What is inflammatory breast cancer (IBC)?
Inflammatory breast cancer (IBC) is rare and sometimes considered some form of infection. However, this sort of cancer can develop and spread swiftly (considered to be aggressive). It causes redness, swelling and dimpling in the afflicted breast. IBC does not generally cause lumps to develop in breast tissue. Instead, it shows as a rash or skin texture similar to an orange peel, says Dr Suvadip Chakrabarti, a breast cancer surgeon in Kolkata.
Because IBC may grow fast, it demands prompt treatment. Doctors commonly treat IBC with medications, including chemotherapy, surgery and radiation therapy.
What causes inflammatory breast cancer (IBC)?
Inflammatory breast cancer arises when cancer cells obstruct lymph arteries. These hollow tubes allow lymph fluid to flow out of the breast.
In most cases of IBC, cancer cells migrate outward (metastasize) from lymph vessels. When cancer metastasizes, it affects the skin and other organs and is more difficult to cure.
What are the signs of inflammatory breast cancer (IBC)?
Symptoms of IBC generally take just 3-6 months to emerge, says the breast cancer doctor in Kolkata. Your symptoms may include:
- A red or purple tint or a rash extending over one-third of the breast
- Inverted or retracted nipple
- Pain, swelling, itchiness, burning, or tenderness
- Sensations of warmth or heaviness within the breast
- Increase in the size of one breast only
- Swollen lymph nodes near the collarbone or under the arm
How is inflammatory breast cancer (IBC) diagnosed?
Lumps frequently do not develop in inflammatory breast cancer, making the illness tougher to identify.

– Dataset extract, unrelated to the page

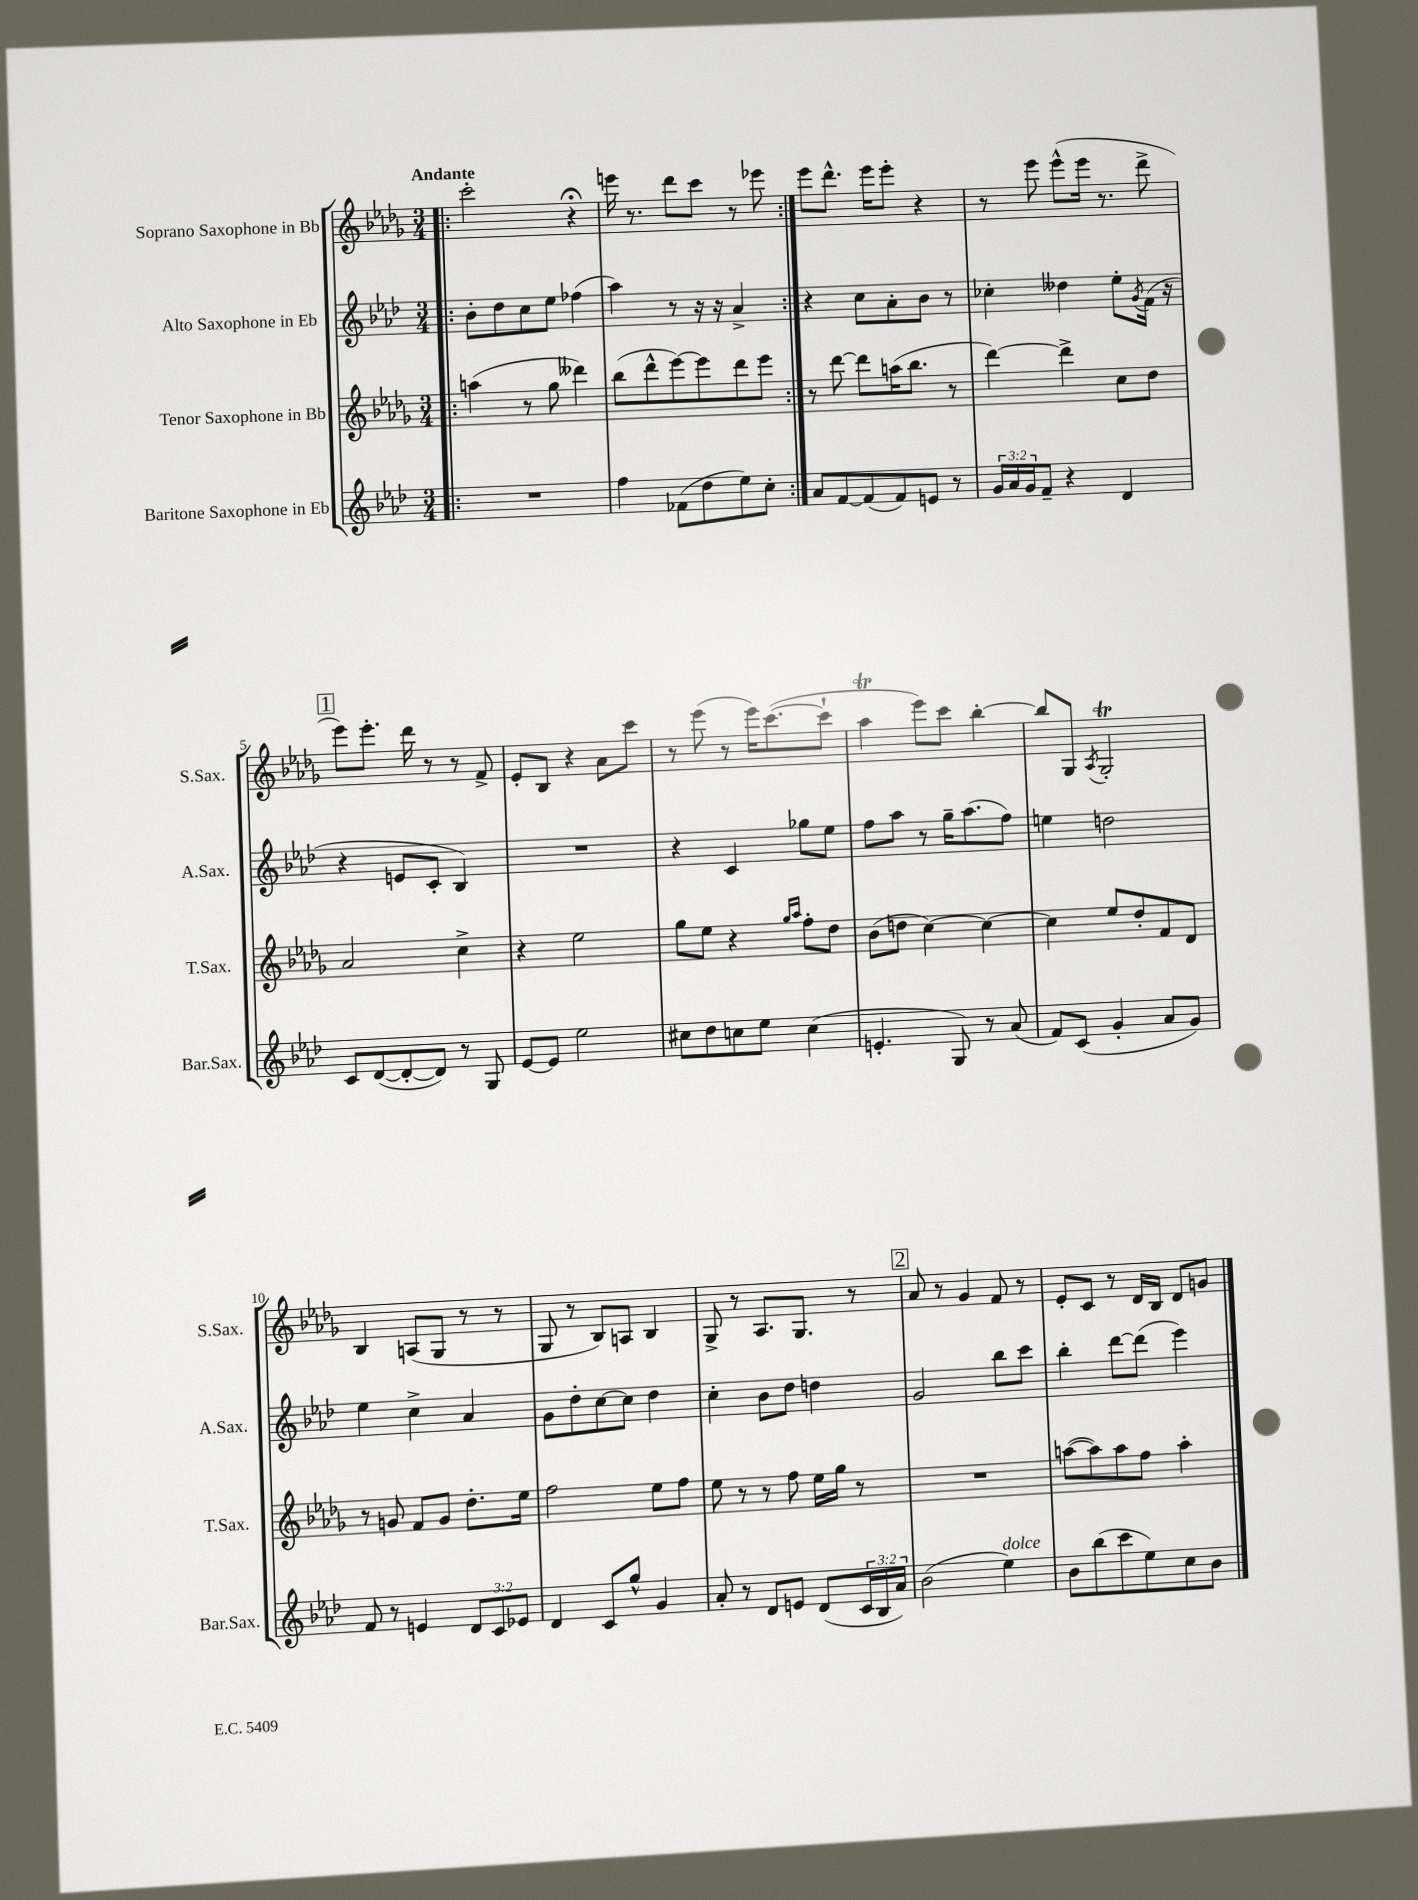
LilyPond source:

Your doctor diagnoses IBC based on your symptoms, a physical examination and test results. In some cases, doctors rule out other issues that may cause similar symptoms, like breast tissue infections (mastitis). Your doctor may prescribe antibiotics to treat a suspected infection. Inform your doctor promptly if antibiotics fail to alleviate your symptoms, says the doctor of breast cancer surgery in Kolkata.
Your doctor will obtain a tissue sample (biopsy) for laboratory study to confirm your diagnosis. Your doctor will use the biopsy data to stage cancer and determine if it has spread outside the breast tissue. Biopsies can assist doctors in determining if certain cancer cells may benefit from targeted medicines such as hormone therapy.

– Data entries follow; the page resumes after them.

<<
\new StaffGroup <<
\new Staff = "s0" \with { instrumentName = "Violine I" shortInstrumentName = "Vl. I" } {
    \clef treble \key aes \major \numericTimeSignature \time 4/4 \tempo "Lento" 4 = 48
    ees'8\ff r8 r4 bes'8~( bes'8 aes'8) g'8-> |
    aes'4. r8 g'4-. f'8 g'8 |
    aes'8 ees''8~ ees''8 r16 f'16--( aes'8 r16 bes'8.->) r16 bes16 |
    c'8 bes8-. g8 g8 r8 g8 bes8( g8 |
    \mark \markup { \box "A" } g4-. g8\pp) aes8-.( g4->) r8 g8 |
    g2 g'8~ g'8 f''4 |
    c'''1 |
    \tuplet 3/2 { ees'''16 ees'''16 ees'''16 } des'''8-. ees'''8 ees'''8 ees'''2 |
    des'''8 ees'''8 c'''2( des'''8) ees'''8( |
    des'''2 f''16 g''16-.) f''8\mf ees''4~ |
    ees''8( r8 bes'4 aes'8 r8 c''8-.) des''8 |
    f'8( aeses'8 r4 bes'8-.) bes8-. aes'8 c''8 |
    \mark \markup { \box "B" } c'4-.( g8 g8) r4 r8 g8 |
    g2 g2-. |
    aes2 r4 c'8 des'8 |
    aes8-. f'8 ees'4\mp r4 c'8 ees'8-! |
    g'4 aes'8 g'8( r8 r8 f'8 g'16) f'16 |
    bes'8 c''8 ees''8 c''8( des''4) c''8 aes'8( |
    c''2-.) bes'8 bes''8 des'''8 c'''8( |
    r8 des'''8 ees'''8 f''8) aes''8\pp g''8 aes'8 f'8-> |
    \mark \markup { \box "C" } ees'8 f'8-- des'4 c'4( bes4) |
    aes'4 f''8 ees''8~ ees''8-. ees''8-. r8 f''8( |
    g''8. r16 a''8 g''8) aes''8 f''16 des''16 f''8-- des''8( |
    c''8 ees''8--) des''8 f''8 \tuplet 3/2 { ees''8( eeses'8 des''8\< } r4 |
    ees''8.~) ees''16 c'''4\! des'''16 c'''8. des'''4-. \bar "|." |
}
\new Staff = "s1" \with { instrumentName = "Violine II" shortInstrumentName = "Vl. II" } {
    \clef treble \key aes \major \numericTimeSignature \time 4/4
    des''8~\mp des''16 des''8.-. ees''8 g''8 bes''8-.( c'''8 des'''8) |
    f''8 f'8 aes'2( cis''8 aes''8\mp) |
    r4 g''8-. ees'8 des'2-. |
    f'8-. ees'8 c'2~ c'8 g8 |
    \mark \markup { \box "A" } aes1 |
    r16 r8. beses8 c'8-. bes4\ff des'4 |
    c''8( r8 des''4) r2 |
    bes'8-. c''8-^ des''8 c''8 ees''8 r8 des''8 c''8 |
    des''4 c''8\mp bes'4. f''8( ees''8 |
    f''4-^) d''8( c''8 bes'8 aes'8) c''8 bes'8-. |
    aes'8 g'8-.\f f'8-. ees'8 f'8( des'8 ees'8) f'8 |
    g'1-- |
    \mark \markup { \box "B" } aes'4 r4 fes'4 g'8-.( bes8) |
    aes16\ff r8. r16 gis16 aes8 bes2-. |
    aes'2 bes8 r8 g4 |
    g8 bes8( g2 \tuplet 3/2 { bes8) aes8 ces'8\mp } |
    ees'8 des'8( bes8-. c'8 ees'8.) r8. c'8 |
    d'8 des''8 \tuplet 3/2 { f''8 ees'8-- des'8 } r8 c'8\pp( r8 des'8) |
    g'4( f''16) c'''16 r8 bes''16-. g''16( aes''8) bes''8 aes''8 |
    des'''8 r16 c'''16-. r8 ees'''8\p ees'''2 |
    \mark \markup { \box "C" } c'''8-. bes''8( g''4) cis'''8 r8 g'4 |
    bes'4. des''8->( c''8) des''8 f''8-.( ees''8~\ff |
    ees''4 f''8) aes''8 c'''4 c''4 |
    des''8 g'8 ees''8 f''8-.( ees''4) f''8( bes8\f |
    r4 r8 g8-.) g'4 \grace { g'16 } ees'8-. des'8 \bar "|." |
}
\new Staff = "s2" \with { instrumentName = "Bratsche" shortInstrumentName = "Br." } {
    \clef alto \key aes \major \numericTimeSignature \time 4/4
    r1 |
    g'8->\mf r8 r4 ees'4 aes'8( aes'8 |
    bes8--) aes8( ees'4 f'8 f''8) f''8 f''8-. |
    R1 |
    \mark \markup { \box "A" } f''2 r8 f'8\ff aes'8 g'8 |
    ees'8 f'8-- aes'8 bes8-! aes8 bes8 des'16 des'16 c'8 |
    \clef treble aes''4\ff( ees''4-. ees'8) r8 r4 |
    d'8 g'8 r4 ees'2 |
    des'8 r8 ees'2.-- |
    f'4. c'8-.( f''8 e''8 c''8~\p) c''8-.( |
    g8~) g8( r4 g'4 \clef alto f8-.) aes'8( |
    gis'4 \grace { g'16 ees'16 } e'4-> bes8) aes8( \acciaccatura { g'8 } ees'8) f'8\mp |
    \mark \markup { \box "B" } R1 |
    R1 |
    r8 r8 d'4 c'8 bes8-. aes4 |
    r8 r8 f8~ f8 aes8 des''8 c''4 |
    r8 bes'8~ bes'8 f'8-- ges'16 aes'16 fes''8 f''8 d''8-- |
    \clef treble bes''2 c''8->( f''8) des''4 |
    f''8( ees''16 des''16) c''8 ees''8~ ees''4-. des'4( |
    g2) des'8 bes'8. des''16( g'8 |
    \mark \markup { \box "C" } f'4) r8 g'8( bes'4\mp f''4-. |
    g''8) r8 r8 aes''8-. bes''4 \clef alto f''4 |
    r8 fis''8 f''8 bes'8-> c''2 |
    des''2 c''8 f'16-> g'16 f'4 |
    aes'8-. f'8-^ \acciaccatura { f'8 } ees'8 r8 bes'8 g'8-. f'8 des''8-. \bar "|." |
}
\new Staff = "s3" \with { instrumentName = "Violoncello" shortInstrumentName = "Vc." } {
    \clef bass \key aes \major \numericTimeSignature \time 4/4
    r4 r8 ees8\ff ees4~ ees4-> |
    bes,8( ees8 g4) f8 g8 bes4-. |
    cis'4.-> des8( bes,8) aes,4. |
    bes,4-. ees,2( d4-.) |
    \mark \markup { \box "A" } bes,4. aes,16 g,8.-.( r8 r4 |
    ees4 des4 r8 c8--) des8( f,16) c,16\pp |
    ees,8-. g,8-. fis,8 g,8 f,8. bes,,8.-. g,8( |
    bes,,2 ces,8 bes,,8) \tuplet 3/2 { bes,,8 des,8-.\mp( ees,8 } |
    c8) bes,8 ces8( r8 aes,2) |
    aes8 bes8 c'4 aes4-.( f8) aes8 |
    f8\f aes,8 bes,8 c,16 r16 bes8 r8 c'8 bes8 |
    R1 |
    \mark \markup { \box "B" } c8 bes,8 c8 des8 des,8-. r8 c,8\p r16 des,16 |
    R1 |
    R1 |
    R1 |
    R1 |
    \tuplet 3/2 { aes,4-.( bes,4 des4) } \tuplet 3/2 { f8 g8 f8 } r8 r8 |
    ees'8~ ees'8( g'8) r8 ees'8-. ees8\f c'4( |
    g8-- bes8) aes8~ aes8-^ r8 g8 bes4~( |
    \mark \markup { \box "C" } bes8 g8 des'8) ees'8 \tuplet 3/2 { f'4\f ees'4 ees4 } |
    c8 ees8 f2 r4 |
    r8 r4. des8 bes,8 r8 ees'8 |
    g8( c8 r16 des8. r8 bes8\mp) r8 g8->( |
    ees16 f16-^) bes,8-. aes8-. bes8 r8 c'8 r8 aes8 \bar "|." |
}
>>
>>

Additionally, your doctor may prescribe one of the following tests to check if IBC has spread to other tissues:
A screening test that uses low-energy X-rays to generate an image of the breast’s interior.
Sound waves provide images of the breasts inside.
Positron emission tomography (PET scan)
Examines interior structures and detects illness by utilizing dye containing radioactive medicines.
Computed tomography (CT scan)
Constructs a cross-sectional picture of the breast by combining multiple X-rays.
Magnetic resonance imaging (MRI)
This imaging technology uses radio waves, magnets and a computer to create images of the internal structures and processes of the body.
For more details, consult Dr Suvadip Chakrabarti, a breast cancer surgeon in Kolkata.